- Task requirements: Format the text of all the rows below as a JSON list of strings, one string per line, skipping blank lines. Leave the pictures out.

- Data listing:
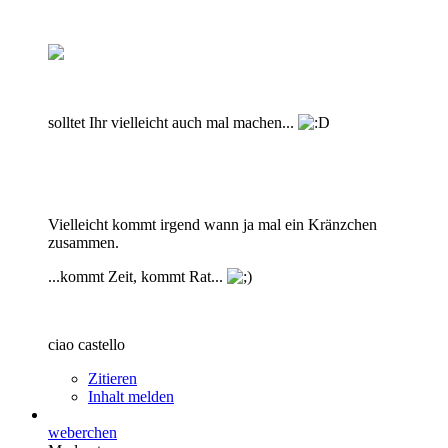
solltet Ihr vielleicht auch mal machen...
Vielleicht kommt irgend wann ja mal ein Kränzchen
zusammen.
...kommt Zeit, kommt Rat...
ciao castello
Zitieren
Inhalt melden
weberchen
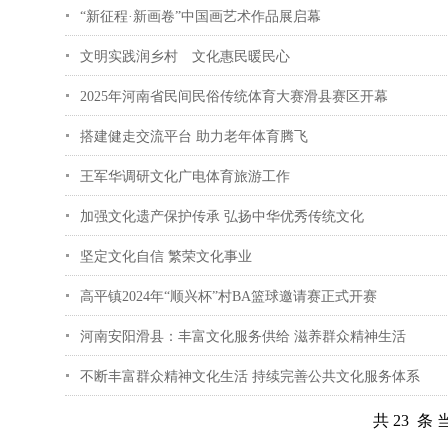
“新征程·新画卷”中国画艺术作品展启幕
文明实践润乡村 文化惠民暖民心
2025年河南省民间民俗传统体育大赛滑县赛区开幕
搭建健走交流平台 助力老年体育腾飞
王军华调研文化广电体育旅游工作
加强文化遗产保护传承 弘扬中华优秀传统文化
坚定文化自信 繁荣文化事业
高平镇2024年“顺兴杯”村BA篮球邀请赛正式开赛
河南安阳滑县：丰富文化服务供给 滋养群众精神生活
不断丰富群众精神文化生活 持续完善公共文化服务体系
共 23 条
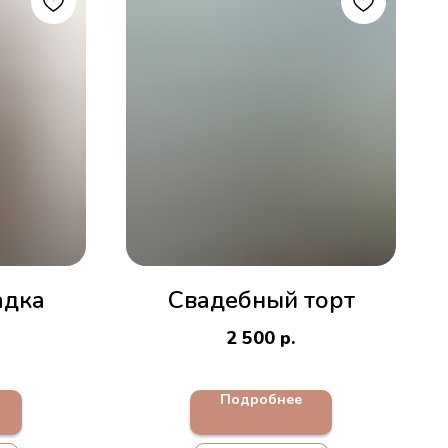
адка
Свадебный торт
2 500
р.
Подробнее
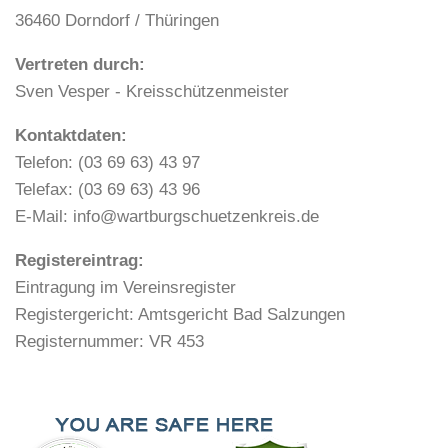
36460 Dorndorf / Thüringen
Vertreten durch:
Sven Vesper - Kreisschützenmeister
Kontaktdaten:
Telefon: (03 69 63) 43 97
Telefax: (03 69 63) 43 96
E-Mail: info@wartburgschuetzenkreis.de
Registereintrag:
Eintragung im Vereinsregister
Registergericht: Amtsgericht Bad Salzungen
Registernummer: VR 453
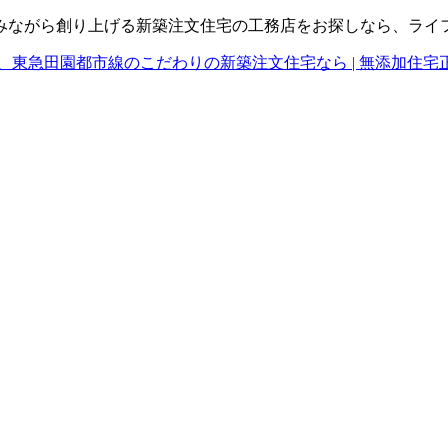
みながら創り上げる新築注文住宅の工務店をお探しなら、ライ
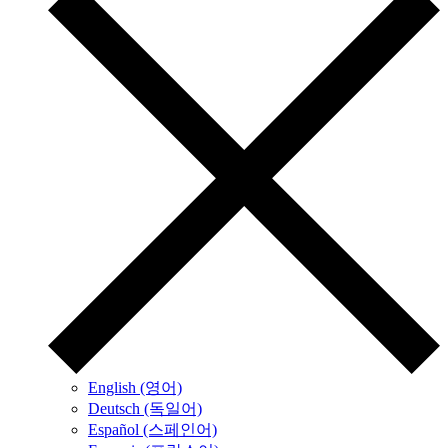
English (영어)
Deutsch (독일어)
Español (스페인어)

- Your response:
[
  "solltet Ihr vielleicht auch mal machen...",
  "Vielleicht kommt irgend wann ja mal ein Kränzchen",
  "zusammen.",
  "...kommt Zeit, kommt Rat...",
  "ciao castello",
  "Zitieren",
  "Inhalt melden",
  "weberchen",
  "“新征程·新画卷”中国画艺术作品展启幕",
  "文明实践润乡村 文化惠民暖民心",
  "2025年河南省民间民俗传统体育大赛滑县赛区开幕",
  "搭建健走交流平台 助力老年体育腾飞",
  "王军华调研文化广电体育旅游工作",
  "加强文化遗产保护传承 弘扬中华优秀传统文化",
  "坚定文化自信 繁荣文化事业",
  "高平镇2024年“顺兴杯”村BA篮球邀请赛正式开赛",
  "河南安阳滑县：丰富文化服务供给 滋养群众精神生活",
  "不断丰富群众精神文化生活 持续完善公共文化服务体系",
  "共 23 条",
  "адка",
  "Свадебный торт",
  "2 500",
  "р.",
  "Подробнее",
  "36460 Dorndorf / Thüringen",
  "Vertreten durch:",
  "Sven Vesper - Kreisschützenmeister",
  "Kontaktdaten:",
  "Telefon: (03 69 63) 43 97",
  "Telefax: (03 69 63) 43 96",
  "E-Mail: info@wartburgschuetzenkreis.de",
  "Registereintrag:",
  "Eintragung im Vereinsregister",
  "Registergericht: Amtsgericht Bad Salzungen",
  "Registernummer: VR 453",
  "みながら創り上げる新築注文住宅の工務店をお探しなら、ライ",
  "English (영어)",
  "Deutsch (독일어)",
  "Español (스페인어)"
]